Dans cet ouvrage court en termes de pages, mais extrêmement riche en contenu, l’historien Claude Pronovost offre une analyse quantitative sur le groupe des marchands dans la région du nord de Montréal au cours des XVIIIe et XIXesiècles. Contrairement aux autres études qui analysent des dizaines de marchands, souvent les plus prospères et ceux dont les affaires sont bien connues, Pronovost a intégré dans son corpus « l’ensemble des marchands, tant ceux qui réussissent que ceux qui font une brève incursion dans le commerce[1] ». Son échantillon est à la base composée de 345 marchands, mais puisqu’il se limite uniquement à ceux qui ont établi leurs affaires avant 1830, le nombre de marchands étudiés est 232[2]. Les sources qu’ils mobilisent sont des livres de comptes, des inventaires après-décès, des actes notariés (notamment pour les questions relatives aux dettes), des registres paroissiaux, des archives judiciaires ainsi que des journaux.

> À faire:
a) Dans l'extrait sur les marchands du nord de Montréal, combien de marchands sont au bout du compte étudiés ?
b) Reprenez l'extrait sur les marchands du nord de Montréal là où il s'arrête et écrivez la suite.

> Entrées de données enregistrées:
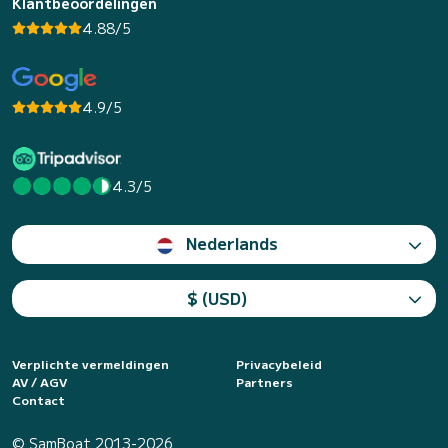
Klantbeoordelingen
4.88/5
4.9/5
4.3/5
Nederlands
$ (USD)
Verplichte vermeldingen
Privacybeleid
AV / AGV
Partners
Contact
© SamBoat 2013-2026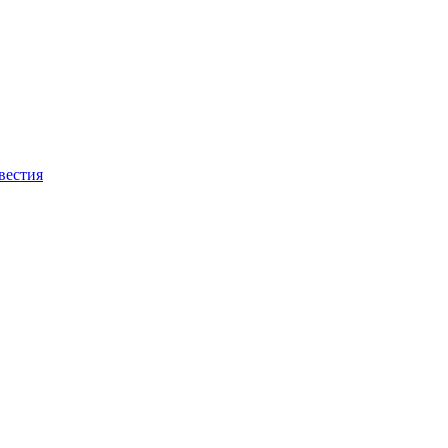
вестия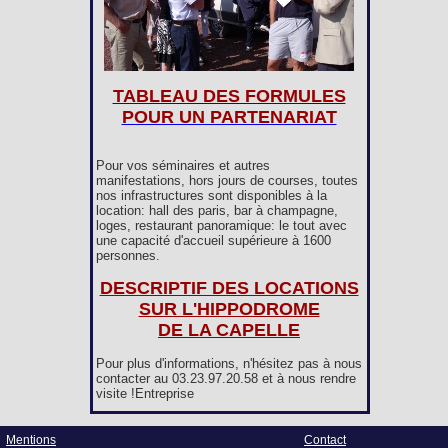
TABLEAU DES FORMULES
POUR UN PARTENARIAT
Pour vos séminaires et autres
manifestations, hors jours de courses, toutes
nos infrastructures sont disponibles à la
location: hall des paris, bar à champagne,
loges, restaurant panoramique: le tout avec
une capacité d'accueil supérieure à 1600
personnes.
DESCRIPTIF DES LOCATIONS
SUR L'HIPPODROME
DE LA CAPELLE
Pour plus d'informations, n'hésitez pas à nous
contacter au 03.23.97.20.58 et à nous rendre
visite !Entreprise
Mentions
Contact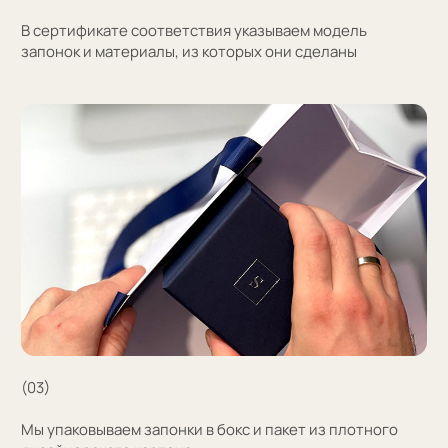
+7
Оставить заявку
Нажимая на кнопку, вы соглашаетесь на обработку
персональных данных
+7 (909) 998-83-05
Заказать обратный звонок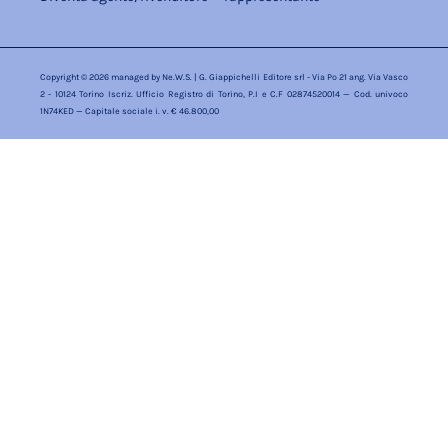
Copyright © 2026 managed by
Ne.W.S.
| G. Giappichelli Editore srl - Via Po 21 ang. Via Vasco
2 - 10124 Torino Iscriz. Ufficio Registro di Torino, P.I e C.F 02874520014 — Cod. univoco
1N74KED — Capitale sociale i. v. € 46.800,00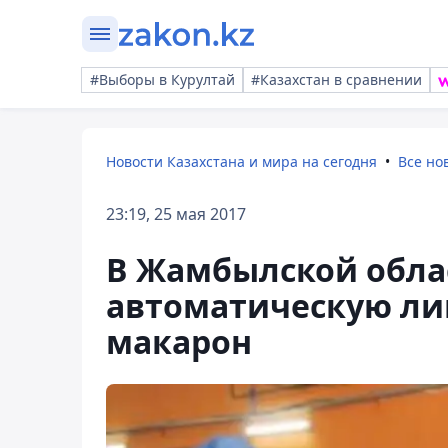
#Выборы в Курултай
#Казахстан в сравнении
Новости Казахстана и мира на сегодня
Все но
23:19, 25 мая 2017
В Жамбылской обла
автоматическую ли
макарон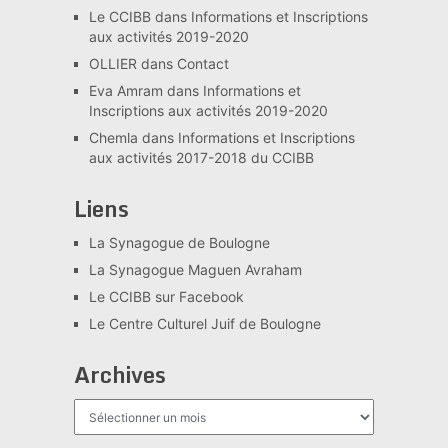
Le CCIBB
dans
Informations et Inscriptions
aux activités 2019-2020
OLLIER
dans
Contact
Eva Amram
dans
Informations et
Inscriptions aux activités 2019-2020
Chemla
dans
Informations et Inscriptions
aux activités 2017-2018 du CCIBB
Liens
La Synagogue de Boulogne
La Synagogue Maguen Avraham
Le CCIBB sur Facebook
Le Centre Culturel Juif de Boulogne
Archives
Archives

> Réponses:
a) 232 marchands, ceux qui ont établi leurs affaires avant 1830.

b)
Son analyse offre une vue d’ensemble de la communauté marchande du nord de Montréal assez impressionnante. Les sujets sont nombreux et abordés de manière claire et concise. Il est possible d’obtenir des informations sur les types de commerce, la place des femmes dans le commerce, les origines des marchands, les formes d’alliances qui étaient possibles, les niveaux de fortune et de vie, les disparités entre les marchands (commerçants, marchands, marchands-tanneurs, marchands-bouchers, artisans, etc.), le rôle des artisans dans le développement du commerce, les sources de financement disponibles ainsi que la vaste question du système de crédit. Pour la plupart de ces thématiques, les résultats se rapprochent de ceux observés par d’autres historiens et historiennes, dont Louise Dechêne et Allan Greer.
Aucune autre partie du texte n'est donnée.